### REQUIRED ACTION 1
Name every person whom the article on the Togliatti bus bombing identifies by both first name and surname, giving each person's description as stated in the article.
### REQUIRED ACTION 2
Reproduce verbatim the stretch of the article on the Togliatti bus bombing from "Valery Matkovsky, a" through "among the dead.".
### REQUIRED ACTION 3
Summarize the article on the Togliatti bus bombing in two sentences.

A powerful bomb ripped through a passenger bus Wednesday morning in a central Russian city, killing eight people and injuring more than 60, officials said.

Investigators were trying to determine whether the explosive device had been carried by a passenger or planted somewhere inside or beneath the bus in the Volga River city of Togliatti. Yuri Rozhin, the head of a local branch of Russia's Federal Security Service, the main KGB successor agency, said in a televised statement that the bomb could have been detonated by a homicide attacker.

With nearly a month remaining before parliamentary elections, the blast raised fears of violence similar to that which has occurred before past elections.

"Due to (the blast's) character, its consequences, the main version being considered is a terrorist attack," Rozhin said.

But officials said that other versions were also being considered.

"A terror attack is a likely theory, but not the main one," Alexander Konovalov, Putin's envoy to the Volga River region, said, according to the Interfax news agency. He said that the investigators were also looking at careless handling of explosives or a turf battle between criminal clans as possible explanations.

Togliatti is headquarters to Russia's largest carmaker, AvtoVAZ, and has a reputation for gang violence as varying groups have competed for control over the lucrative state-owned factory. A factory spokesman could not say whether there were factory workers among the victims.

Images on Russian television showed a long green bus, its windows blown out and its roof partially detached from the force of the explosion. Paramedics attended to people with bloody faces and legs.

Valery Matkovsky, a local emergency official, said that eight people had died and 53 suffered burns and shrapnel wounds. Russian media said that a child was among the dead.

Konovalov, Putin's envoy, said later that 63 people were injured.

The explosion, which shattered windows on nearby residential buildings, occurred near a bus stop in the city center as people were going to work. A group of college students had left the bus at the stop just seconds before the blast, and about 20 students were among the injured, NTV reported.

Vadim Blagodarny, a 20-year-old photographer, said people walked around stunned and in shock in the minutes after the blast, as investigators picked through the carnage.

"If it had gone off just a minute earlier, it would have been much, much worse," he said.

Security at the scene was heavy, and some photographers were either detained or had their equipment confiscated.

Some Russian politicians immediately speculated that the blast was an attempt to sow social unrest. Earlier this year, the head of the country's main security agency warned of the potential for pre-election violence, and said police agencies would bolster security and surveillance nationwide before the Dec. 2 vote.

In 1999, just three months before national elections, there were explosions in several residential buildings in Moscow and other Russian towns, killing hundreds. Opposition activists and Kremlin critics said the government used the blasts to justify sending federal troops back into violence-wracked Chechnya, launching the second war in a decade in the region.

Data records
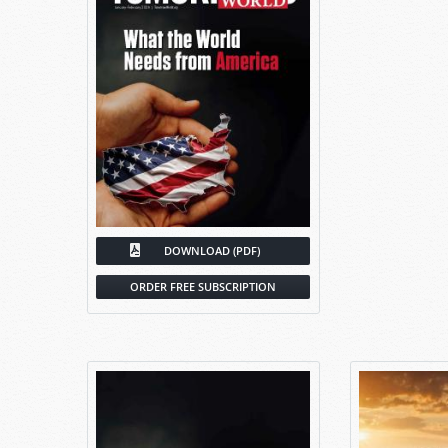
DOWNLOAD (PDF)
ORDER FREE SUBSCRIPTION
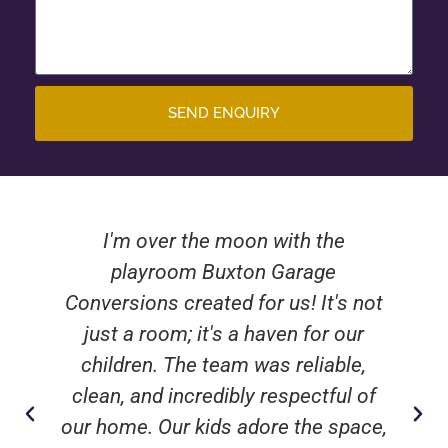
SEND ENQUIRY
I'm over the moon with the
playroom Buxton Garage
Conversions created for us! It's not
just a room; it's a haven for our
children. The team was reliable,
clean, and incredibly respectful of
our home. Our kids adore the space,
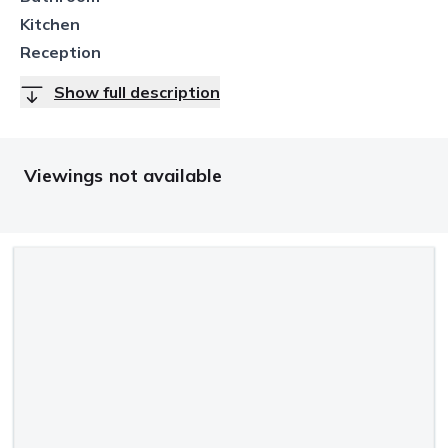
Kitchen
Reception
Show full description
Viewings not available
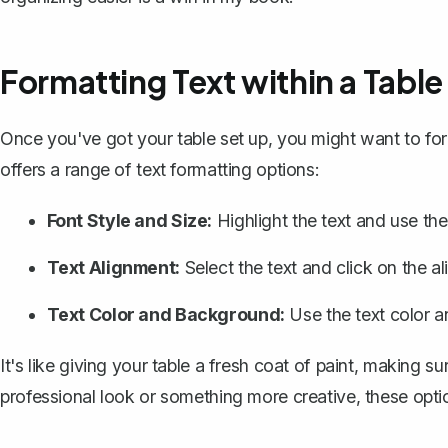
Formatting Text within a Table
Once you've got your table set up, you might want to fo
offers a range of text formatting options:
Font Style and Size:
Highlight the text and use the
Text Alignment:
Select the text and click on the ali
Text Color and Background:
Use the text color 
It's like giving your table a fresh coat of paint, making s
professional look or something more creative, these opt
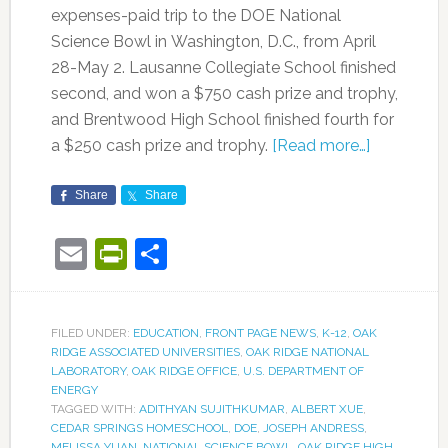
expenses-paid trip to the DOE National
Science Bowl in Washington, D.C., from April
28-May 2. Lausanne Collegiate School finished
second, and won a $750 cash prize and trophy,
and Brentwood High School finished fourth for
a $250 cash prize and trophy.
[Read more…]
Share
Share
Email
PrintFriendly
Share
FILED UNDER:
EDUCATION
,
FRONT PAGE NEWS
,
K-12
,
OAK
RIDGE ASSOCIATED UNIVERSITIES
,
OAK RIDGE NATIONAL
LABORATORY
,
OAK RIDGE OFFICE
,
U.S. DEPARTMENT OF
ENERGY
TAGGED WITH:
ADITHYAN SUJITHKUMAR
,
ALBERT XUE
,
CEDAR SPRINGS HOMESCHOOL
,
DOE
,
JOSEPH ANDRESS
,
MELISSA YUAN
,
NATIONAL SCIENCE BOWL
,
OAK RIDGE HIGH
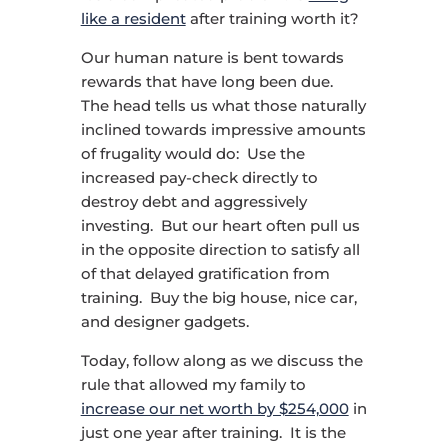
like a resident
after training worth it?
Our human nature is bent towards
rewards that have long been due.
The head tells us what those naturally
inclined towards impressive amounts
of frugality would do: Use the
increased pay-check directly to
destroy debt and aggressively
investing. But our heart often pull us
in the opposite direction to satisfy all
of that delayed gratification from
training. Buy the big house, nice car,
and designer gadgets.
Today, follow along as we discuss the
rule that allowed my family to
increase our net worth by $254,000
in
just one year after training. It is the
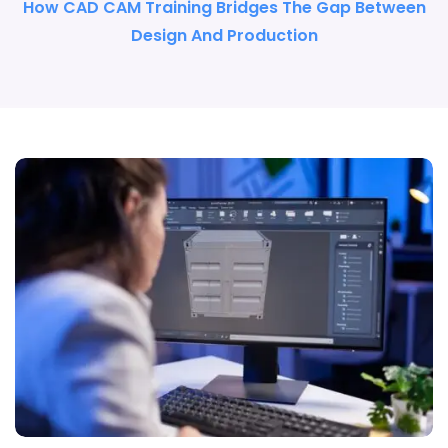
How CAD CAM Training Bridges The Gap Between
Design And Production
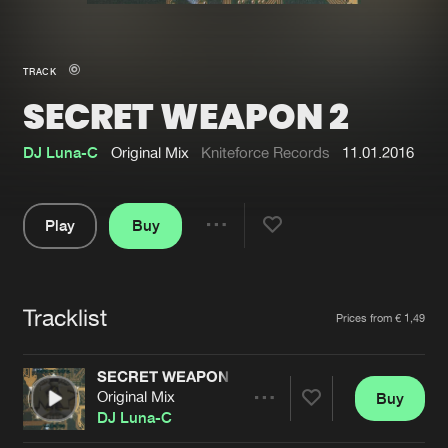
New in
Agenda
TRACK
SECRET WEAPON 2
Interviews
Submit event
Blog
DJ Luna-C
Original Mix
Kniteforce Records
11.01.2016
Play
Buy
Share
About us
Login
Pause
FAQ
Create account
Tracklist
Artists
Prices from € 1,49
Advertising
Forgot password
Jobs
Verify artist
SECRET WEAPON 2
Original Mix
Buy
Contact
Share
DJ Luna-C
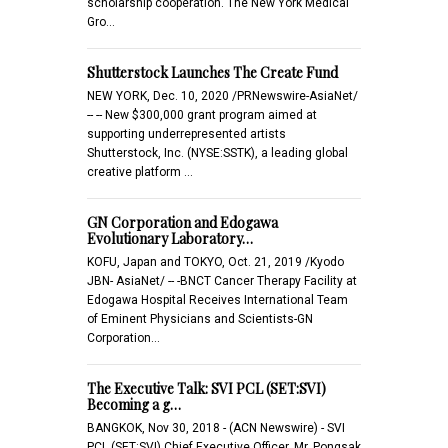
scholarship cooperation. The New York Medical
Gro…
Shutterstock Launches The Create Fund
NEW YORK, Dec. 10, 2020 /PRNewswire-AsiaNet/
-- -- New $300,000 grant program aimed at
supporting underrepresented artists
Shutterstock, Inc. (NYSE:SSTK), a leading global
creative platform …
GN Corporation and Edogawa
Evolutionary Laboratory…
KOFU, Japan and TOKYO, Oct. 21, 2019 /Kyodo
JBN- AsiaNet/ -- -BNCT Cancer Therapy Facility at
Edogawa Hospital Receives International Team
of Eminent Physicians and Scientists-GN
Corporation…
The Executive Talk: SVI PCL (SET:SVI)
Becoming a g…
BANGKOK, Nov 30, 2018 - (ACN Newswire) - SVI
PCL (SET:SVI) Chief Executive Officer, Mr. Pongsak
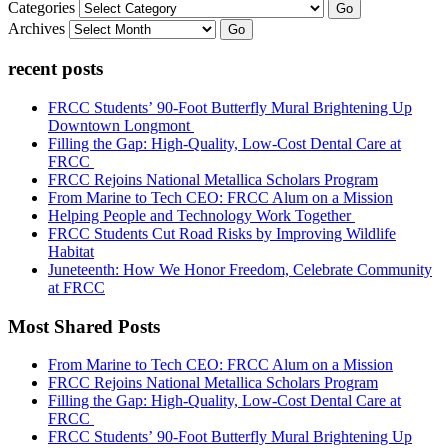
Categories
Go
Archives
Go
recent posts
FRCC Students’ 90-Foot Butterfly Mural Brightening Up
Downtown Longmont
Filling the Gap: High-Quality, Low-Cost Dental Care at
FRCC
FRCC Rejoins National Metallica Scholars Program
From Marine to Tech CEO: FRCC Alum on a Mission
Helping People and Technology Work Together
FRCC Students Cut Road Risks by Improving Wildlife
Habitat
Juneteenth: How We Honor Freedom, Celebrate Community
at FRCC
Most Shared Posts
From Marine to Tech CEO: FRCC Alum on a Mission
FRCC Rejoins National Metallica Scholars Program
Filling the Gap: High-Quality, Low-Cost Dental Care at
FRCC
FRCC Students’ 90-Foot Butterfly Mural Brightening Up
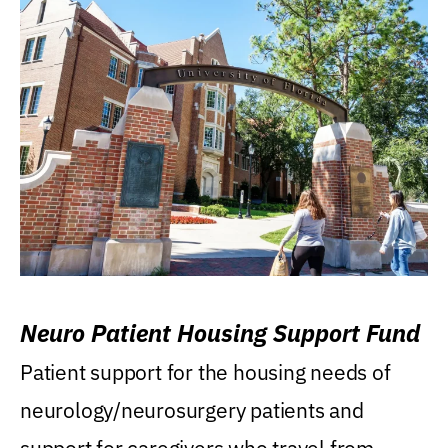
Neuro Patient Housing Support Fund
Patient support for the housing needs of
neurology/neurosurgery patients and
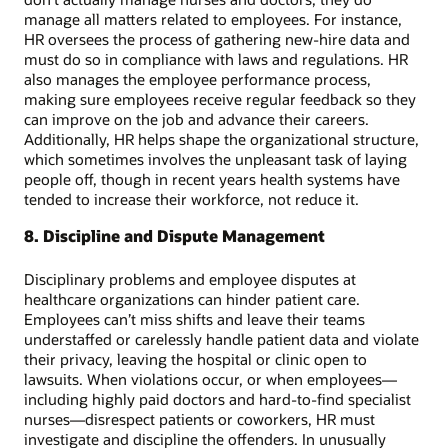
manage all matters related to employees. For instance,
HR oversees the process of gathering new-hire data and
must do so in compliance with laws and regulations. HR
also manages the employee performance process,
making sure employees receive regular feedback so they
can improve on the job and advance their careers.
Additionally, HR helps shape the organizational structure,
which sometimes involves the unpleasant task of laying
people off, though in recent years health systems have
tended to increase their workforce, not reduce it.
8. Discipline and Dispute Management
Disciplinary problems and employee disputes at
healthcare organizations can hinder patient care.
Employees can’t miss shifts and leave their teams
understaffed or carelessly handle patient data and violate
their privacy, leaving the hospital or clinic open to
lawsuits. When violations occur, or when employees—
including highly paid doctors and hard-to-find specialist
nurses—disrespect patients or coworkers, HR must
investigate and discipline the offenders. In unusually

### ANSWER AREA 1
Yuri Rozhin, the head of a local branch of Russia's Federal Security Service
Alexander Konovalov, Putin's envoy to the Volga River region
Valery Matkovsky, a local emergency official
Vadim Blagodarny, a 20-year-old photographer

### ANSWER AREA 2
Valery Matkovsky, a local emergency official, said that eight people had died and 53 suffered burns and shrapnel wounds. Russian media said that a child was among the dead.

### ANSWER AREA 3
A bomb exploded on a passenger bus near a city-center stop in the central Russian city of Togliatti on a Wednesday morning, killing eight people and injuring more than 60. Investigators were weighing a terrorist attack alongside careless handling of explosives or a turf battle between criminal clans, and the blast, coming nearly a month before parliamentary elections, raised fears of violence like that seen before past elections.